De minnaar (portret van Luitenant Milliet), september-oktober 1888, door Vincent van GoghDit portret van Paul-Eugène Milliet werd in augustus 1912 door Helene Kröller-Müller gekocht. Het is een van de vier portretten in de collectie van het Kröller-Müller Museum die Van Gogh in het Zuid-Franse Arles schilderde. Het portret is geliefd, het wordt óf op zaal getoond, óf het is op reis in het buitenland. Ook in de tijd van Helene ging het al veel op reis.

De minnaar (portret van Luitenant Milliet)

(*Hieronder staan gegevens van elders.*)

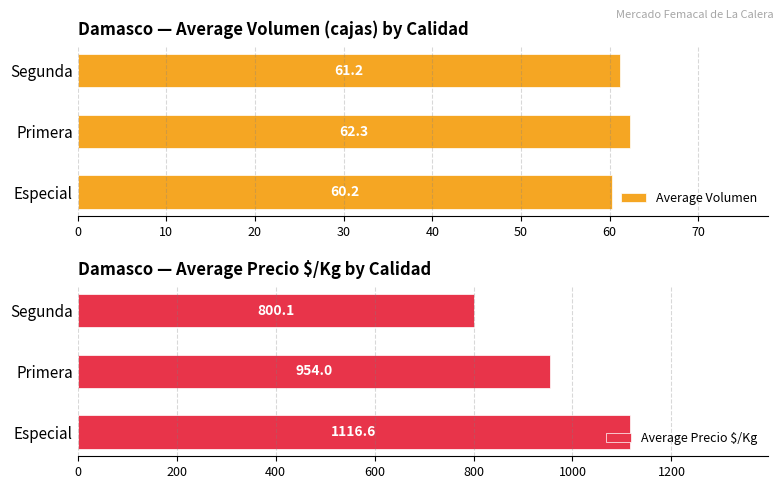

What is the highest value of the Average Volumen series?

62.3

Paul-Eugène Milliet was tweede luitenant in het derde regiment der Zouaven. Hij diende in Tonkin (Noord-Vietnam) en werd in februari 1888 gerepatrieerd naar Arles. Daar kwam hij rond juni 1888 in contact met Vincent van Gogh. De twee werden goede vrienden en trokken er regelmatig samen op uit. Van Gogh nam Milliet mee op zijn schilderstochten en gaf hem tekenles.

Het schilderen van Milliets portret wilde aanvankelijk niet zo vlotten. In een brief aan zijn broer Theo schrijft Van Gogh:
‘[…] hij poseert slecht, ofwel het ligt aan mij, wat ik toch niet geloof, want ik heb heel erg hard een paar studies van hem nodig, want het is geen onknappe kerel, heel ongedwongen, met veel nonchalance in zijn houding, en ik zou hem verdraaid goed kunnen gebruiken voor een schilderij van verliefden. Ik heb hem al een studie beloofd voor de moeite, maar ja, hij kan niet stilzitten.’

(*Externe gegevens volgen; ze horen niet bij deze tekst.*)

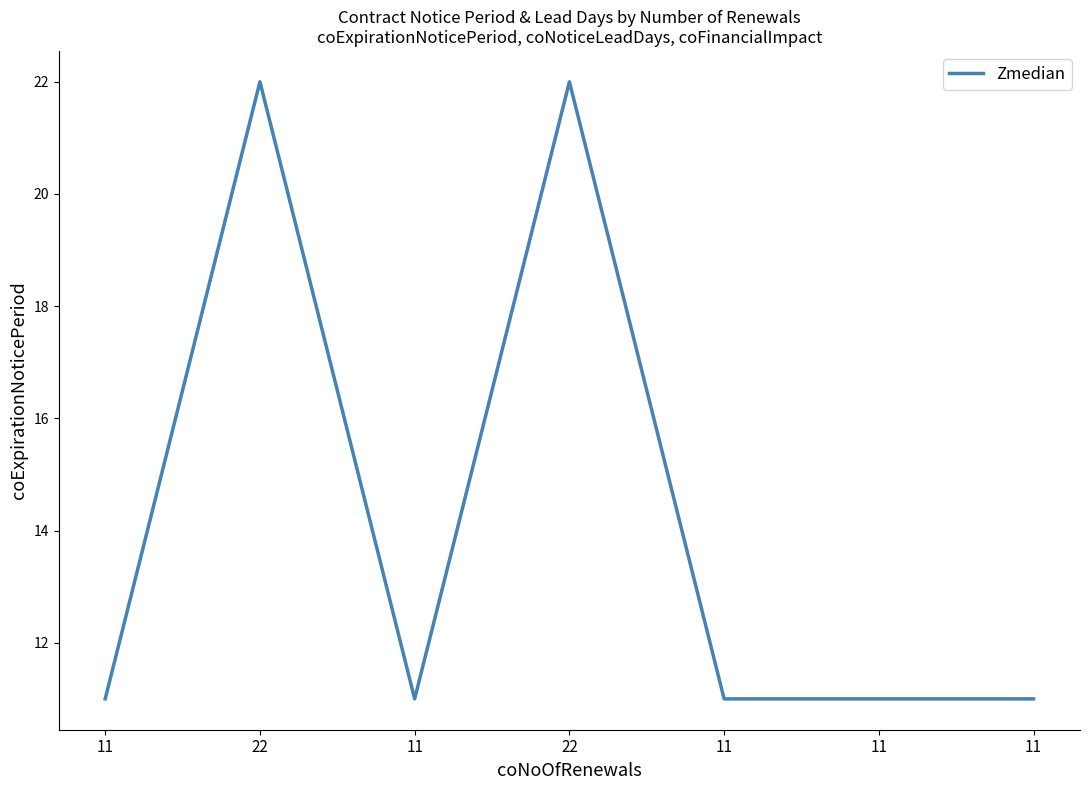

How many lines are shown in the chart?

1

Het portret toont Milliet in uniform. Op zijn borst prijkt de medaille voor zijn diensttijd in Tonkin, rechtsboven is het symbool van zijn regiment geschilderd: de maan en de ster. Van het onrustige poseren is in het schilderij weinig te zien. Milliets hoofd is trefzeker neergezet en hij kijkt vastberaden het beeld uit.

Restauratie van De minnaar, Van GoghConditie van het schilderij

Van Gogh schilderde Milliet in olieverf op een linnen doek. In het verleden is het schilderij waarschijnlijk meerdere malen behandeld, het is was-harsbedoekt en gevernist. Een was-harsbedoeking bestond uit een steundoek dat met een mengsel van gesmolten was en hars op de achterzijde van het schilderij werd geplakt. Deze methode werd vroeger gebruikt om het originele doek te verstevigen.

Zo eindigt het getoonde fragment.